━━━━━ Source data ━━━━━
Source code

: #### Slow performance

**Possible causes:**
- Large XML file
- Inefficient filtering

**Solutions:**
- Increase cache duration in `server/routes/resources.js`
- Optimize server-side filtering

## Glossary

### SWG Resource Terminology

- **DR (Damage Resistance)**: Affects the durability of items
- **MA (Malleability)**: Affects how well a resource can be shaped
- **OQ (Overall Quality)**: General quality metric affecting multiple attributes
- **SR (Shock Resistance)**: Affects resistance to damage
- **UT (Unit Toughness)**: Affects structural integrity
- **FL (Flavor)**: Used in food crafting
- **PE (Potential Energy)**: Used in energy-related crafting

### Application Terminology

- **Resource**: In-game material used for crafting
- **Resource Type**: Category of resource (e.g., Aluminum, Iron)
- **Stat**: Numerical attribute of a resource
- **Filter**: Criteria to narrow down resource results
━━━━━
» About this task
Reproduce the lines of the records exactly, from the first one through the line that contains "### SWG Resource Terminology".

» Task answer
Source code

: #### Slow performance

**Possible causes:**
- Large XML file
- Inefficient filtering

**Solutions:**
- Increase cache duration in `server/routes/resources.js`
- Optimize server-side filtering

## Glossary

### SWG Resource Terminology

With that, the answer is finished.